We report herein the development, synthesis, physicochemical and pharmacological characterization of a novel class of pharmacodynamic hybrids that selectively inhibit cyclooxygenase-2 (COX-2) isoform and present suitable nitric oxide releasing properties. The replacement of the ester moiety with the amide group gave access to in vivo more stable and active derivatives that highlighted outstanding pharmacological properties. In particular, the glycine derivative proved to be extremely active in suppressing hyperalgesia and edema.
3. Solid-Phase Total Synthesis of Bacitracin A
Jinho Lee, John H. Griffin, Thalia I. Nicas J Org Chem. 1996 Jun 14;61(12):3983-3986. doi: 10.1021/jo960580b.

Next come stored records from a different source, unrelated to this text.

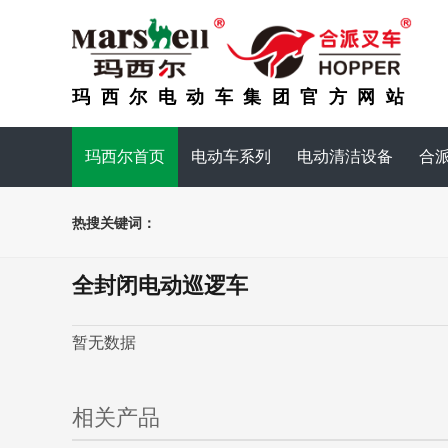
玛西尔电动车集团官方网站
玛西尔首页
电动车系列
电动清洁设备
合
热搜关键词：
全封闭电动巡逻车
暂无数据
相关产品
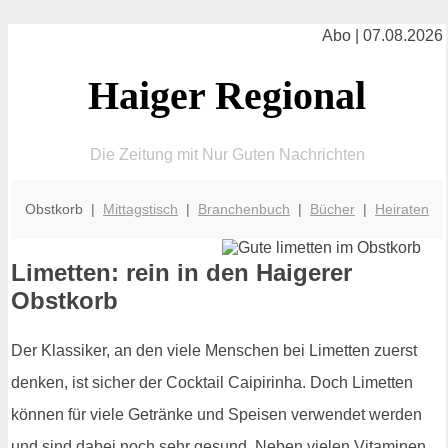
Abo | 07.08.2026
Haiger Regional
Die Zeitung mit Nur Guten Nachrichten
Obstkorb |
Mittagstisch
|
Branchenbuch
|
Bücher
|
Heiraten
Limetten: rein in den Haigerer
Obstkorb
Der Klassiker, an den viele Menschen bei Limetten zuerst
denken, ist sicher der Cocktail Caipirinha. Doch Limetten
können für viele Getränke und Speisen verwendet werden
und sind dabei noch sehr gesund. Neben vielen Vitaminen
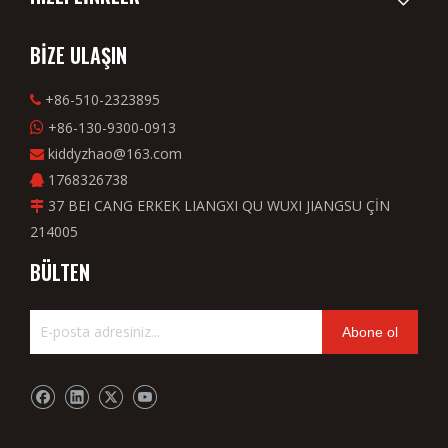
BİZE ULAŞIN
+86-510-2323895

+86-130-9300-0913

kiddyzhao@163.com

1768326738

37 BEI CANG ERKEK LIANGXI QU WUXI JIANGSU ÇİN

214005
BÜLTEN
Abone ol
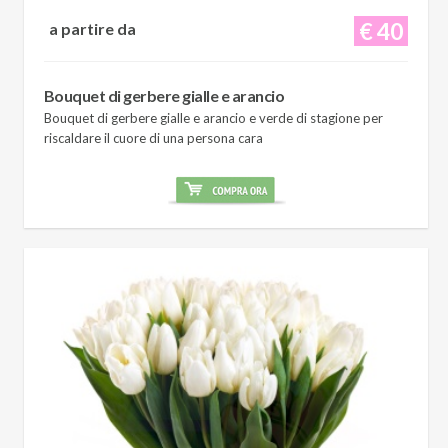
€ 40
a partire da
Bouquet di gerbere gialle e arancio
Bouquet di gerbere gialle e arancio e verde di stagione per
riscaldare il cuore di una persona cara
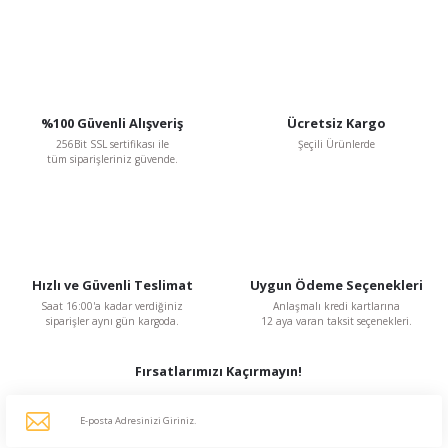
Gönder
%100 Güvenli Alışveriş
Ücretsiz Kargo
256Bit SSL sertifikası ile
Şeçili Ürünlerde
tüm siparişleriniz güvende.
Hızlı ve Güvenli Teslimat
Uygun Ödeme Seçenekleri
Saat 16:00'a kadar verdiğiniz
Anlaşmalı kredi kartlarına
siparişler aynı gün kargoda.
12 aya varan taksit seçenekleri.
Fırsatlarımızı Kaçırmayın!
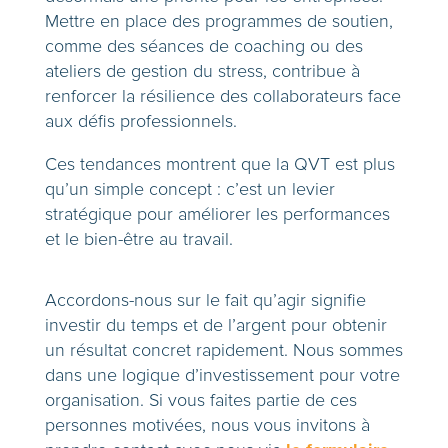
Mettre en place des programmes de soutien,
comme des séances de coaching ou des
ateliers de gestion du stress, contribue à
renforcer la résilience des collaborateurs face
aux défis professionnels.
Ces tendances montrent que la QVT est plus
qu’un simple concept : c’est un levier
stratégique pour améliorer les performances
et le bien-être au travail.
Accordons-nous sur le fait qu’agir signifie
investir du temps et de l’argent pour obtenir
un résultat concret rapidement. Nous sommes
dans une logique d’investissement pour votre
organisation. Si vous faites partie de ces
personnes motivées, nous vous invitons à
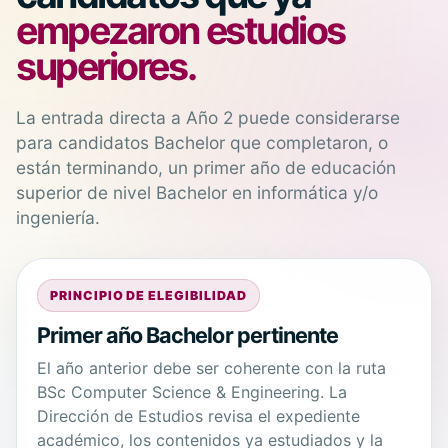
empezaron estudios
superiores.
La entrada directa a Año 2 puede considerarse
para candidatos Bachelor que completaron, o
están terminando, un primer año de educación
superior de nivel Bachelor en informática y/o
ingeniería.
PRINCIPIO DE ELEGIBILIDAD
Primer año Bachelor pertinente
El año anterior debe ser coherente con la ruta
BSc Computer Science & Engineering. La
Dirección de Estudios revisa el expediente
académico, los contenidos ya estudiados y la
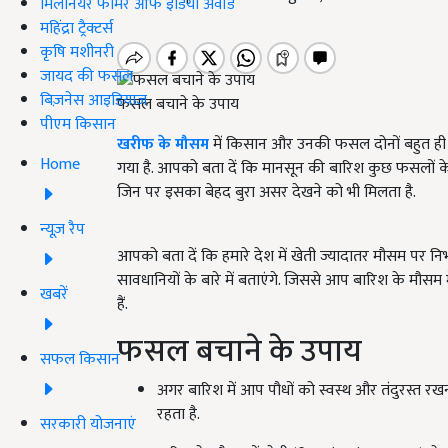
मिलेनियर फार्मर ऑफ इंडिया अवॉर्ड
महिंद्रा ट्रैक्टर्स
कृषि मशीनरी
जायद की फसल
बिज़नेस आइडियाज
फसल बचाने के उपाय
पीएम किसान
खरीफ के मौसम
में किसान और उनकी फसल दोनों बहुत ही खु
Home
गया है. आपको बता दें कि मानसून की बारिश कुछ फसलों के ल
जिन पर इसका बेहद बुरा असर देखने को भी मिलता है.
न्यूज़ रैप
आपको बता दें कि हमारे देश में खेती ज्यादातर मौसम पर नि
सावधानियों के बारे में बताएंगे. जिससे आप बारिश के मौसम
खबरें
हैं.
फसल बचाने के उपाय
सफल किसान
अगर बारिश में आप पौधों को स्वस्थ और तंदुरस्त रखन
रहता है.
सरकारी योजनाएं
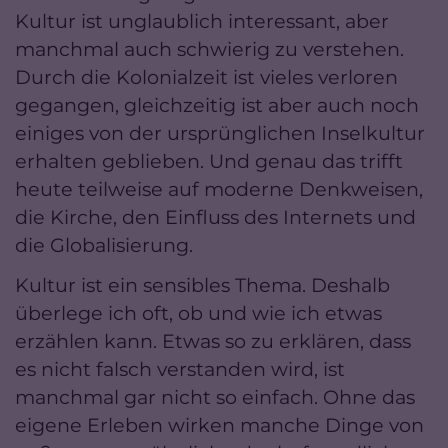
Kultur ist unglaublich interessant, aber
manchmal auch schwierig zu verstehen.
Durch die Kolonialzeit ist vieles verloren
gegangen, gleichzeitig ist aber auch noch
einiges von der ursprünglichen Inselkultur
erhalten geblieben. Und genau das trifft
heute teilweise auf moderne Denkweisen,
die Kirche, den Einfluss des Internets und
die Globalisierung.
Kultur ist ein sensibles Thema. Deshalb
überlege ich oft, ob und wie ich etwas
erzählen kann. Etwas so zu erklären, dass
es nicht falsch verstanden wird, ist
manchmal gar nicht so einfach. Ohne das
eigene Erleben wirken manche Dinge von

An efficient solid-phase method for the total synthesis of bacitracin A is reported. This work was undertaken in order to provide a general means of probing the intriguing mode of action of the bacitracins and exploring their potential for use against emerging drug-resistant pathogens. The synthetic approach to bacitracin A involves three key features: (1) linkage to the solid support through the side chain of the L-asparaginyl residue at position 12 (L-Asn(12)), (2) cyclization through amide bond formation between the alpha-carboxyl of L-Asn(12) and the side chain amino group of L-Lys(8), and (3) postcyclization addition of the N-terminal thiazoline dipeptide as a single unit. To initiate the synthesis, Fmoc L-Asp(OH)-OAllyl was attached to a PAL resin. The chain of bacitracin A was elaborated in the C-to-N direction by sequential piperidine deprotection/HBTU-mediated coupling cycles with Fmoc D-Asp(OtBu)-OH, Fmoc L-His(Trt)-OH, Fmoc D-Phe-OH, Fmoc L-Ile-OH, Fmoc D-Orn(Boc)-OH, Fmoc L-Lys(Aloc)-OH, Fmoc L-Ile-OH, Fmoc D-Glu(OtBu)-OH, and Fmoc L-Leu-OH. The allyl ester and allyl carbamate protecting groups of L-Asn(12) and L-Lys(8), respectively, were simultaneously and selectively removed by treating the peptide-resin with palladium tetrakis(triphenylphosphine), acetic acid, and triethylamine. Cyclization was effected by PyBOP/HOBT under the pseudo high-dilution conditions afforded by attachment to the solid support. After removal of the N-terminal Fmoc group, the cyclized peptide was coupled with 2-[1'(S)-(tert-butyloxycarbonylamino)-2'(R)-methylbutyl]-4(R)-carboxy-Delta(2)-thiazoline (1). The synthetic peptide was deprotected and cleaved from the solid support under acidic conditions and then purified by reverse-phase HPLC. The synthetic material exhibited an ion in the FAB-MS at m/z 1422.7, consistent with the molecular weight calculated for the parent ion of bacitracin A (MH(+) = C(73)H(84)N(10)O(23)Cl(2), 1422.7 g/mol). It was also indistinguishable from authentic bacitracin A by high-field (1)H NMR and displayed antibacterial activity equal to that of the natural product, thus confirming its identity as bacitracin A. The overall yield for the solid-phase synthesis was 24%.